In Sharondale Corp. v. Ross , ___ F.3d ___, Case No. 93- 3644 (6th Cir. Dec. 16, 1994), the Sixth Circuit declined to embrace either the Seventh Circuit's McNew standard or the standard set for by the Board in Spece for finding a "material change in condition." Rather, the court adopted the hybrid approach proposed by the Director to hold that:

  • [T]o assess whether a material change is established, the administrative law judge must consider all of the new evidence, favorable and unfavorable, and determine whether the miner has proven at least one of the elements of entitlement previously adjudicated against him. If the miner establishes the existence of that element, he has demonstrated, as a matter of law, a material change. Then the ALJ must consider whether all of the record evidence, including that submitted with the previous claims, supports a finding of entitlement to benefits.
  • The court reasoned that such an approach "[a]ffords a miner a second chance to show entitlement to benefits provided his condition has worsened" but that "entitlement is not without limits, however; a miner whose condition has worsened since the filing of an initial claim may be eligible for benefits but . . . no miner is entitled to benefits simply because his claim should have been granted."

    [ III - 91, duplicate claims ]

    B. Benefits Review Board

    in Reigh v. Director, OWCP , ___ B.L.R. ___, BRB No. 92- 1380 BLA (Jan. 20, 1995)(published), the Board held that a blind dependent is not entitled to "automatic derivative entitlement under § 725.218(a)(2) where a determination has been made under Part B that the miner was totally disabled due to pneumoconiosis at the time of death or that the miner's death was due to pneumoconiosis since this interpretation is not inconsistent with the regulations and avoids a harsh result." Said differently, the Board held that "the automatic derivative entitlement provision pursuant to § 725.218(a)(2) is not available to claimant in this case, since the previous finding that the miner's death was due to pneumoconiosis was made in a survivor's claim filed pursuant to Part B of the Act." But see Deloe v. Director, OWCP , 15 B.L.R. 1-9 (1991) (the Board held to the contrary following Sixth Circuit law). Consequently, the dependent's claim, which was filed in 1989, was adjudicated under Part 718 standards requiring evidence of death due to pneumoconiosis.

    [ II - 30, derivative entitlement/child ]

    In Petrosky v. Donex Mining, Inc. , BRB No. 94-652 BLA (Dec. 22, 1994)(unpublished), the Board held that the claimant had properly waived his right to legal representation under the Act. Therein, claimant appeared pro se before the administrative law judge, who failed to notify him that an attorney could not charge him a fee. The administrative law judge, however, did notify the claimant that he had a right to an attorney, offered to continue the proceeding until claimant could obtain representation, gave the claimant the opportunity to testify fully, and allowed the claimant to object to the submission of any evidence.

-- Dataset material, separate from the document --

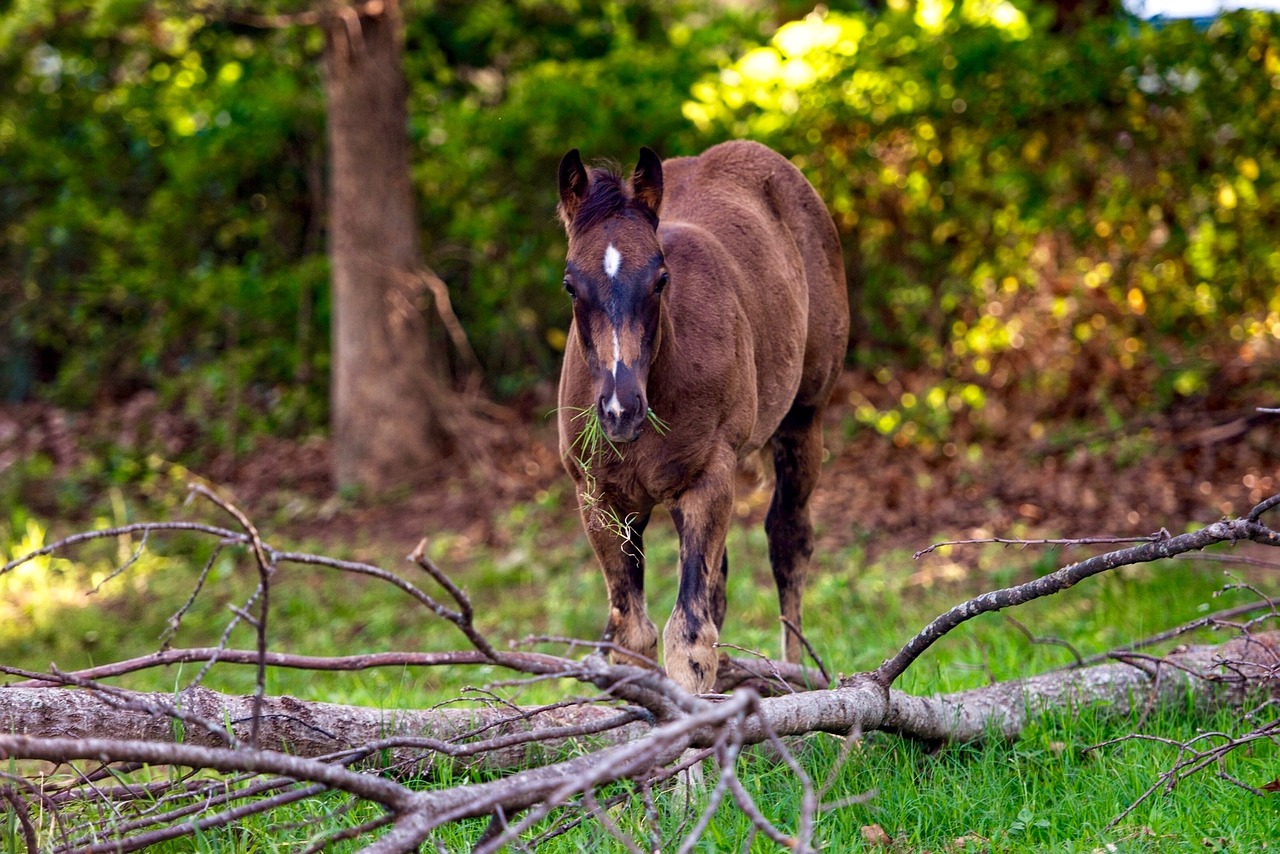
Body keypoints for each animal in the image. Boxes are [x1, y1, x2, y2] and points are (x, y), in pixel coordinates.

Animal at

    [ XI - 1, right to counsel ]

    In contrast to Petrosky, supra , the Board later issued Talbert v. Meadow River Coal Co. , BRB No. 93-1525 BLA (Dec. 29, 1994)(unpublished) wherein the Board remanded the case for a de novo hearing, as in addition to failing to advise a pro se claimant of the advantages of obtaining representation, the administrative law judge further failed to inform the claimant that he is entitled to representation by counsel of his choice.

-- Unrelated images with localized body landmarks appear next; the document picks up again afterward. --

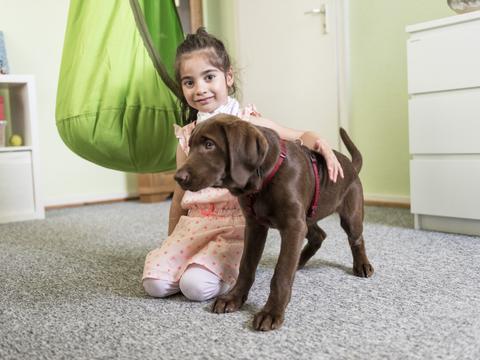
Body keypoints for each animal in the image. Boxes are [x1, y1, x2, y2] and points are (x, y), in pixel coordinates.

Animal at [174, 114, 374, 330]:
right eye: (190, 146)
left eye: (209, 144)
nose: (177, 177)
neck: (265, 178)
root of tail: (350, 165)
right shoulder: (256, 226)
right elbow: (246, 266)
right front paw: (233, 298)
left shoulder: (293, 226)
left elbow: (282, 271)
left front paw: (271, 312)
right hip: (307, 216)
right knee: (319, 235)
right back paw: (300, 260)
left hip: (348, 214)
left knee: (356, 239)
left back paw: (362, 265)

    [ XI - 1, right to counsel ]

    In Patrick v. Island Creek Coal Co. , BRB No. 93-1521 BLA (Dec. 29, 1994)(unpublished), the Board cited Shupink v. LTV Steel Co ., 17 BLR 1-24 (1992) and Rice v. Sahara Coal Co. , 15 BLR 1-19 (1990)(en banc), to state that in a claim involving a petition for modification, the administrative law judge is not to weigh new evidence against any contrary evidence when determining whether a "change in condition" is established.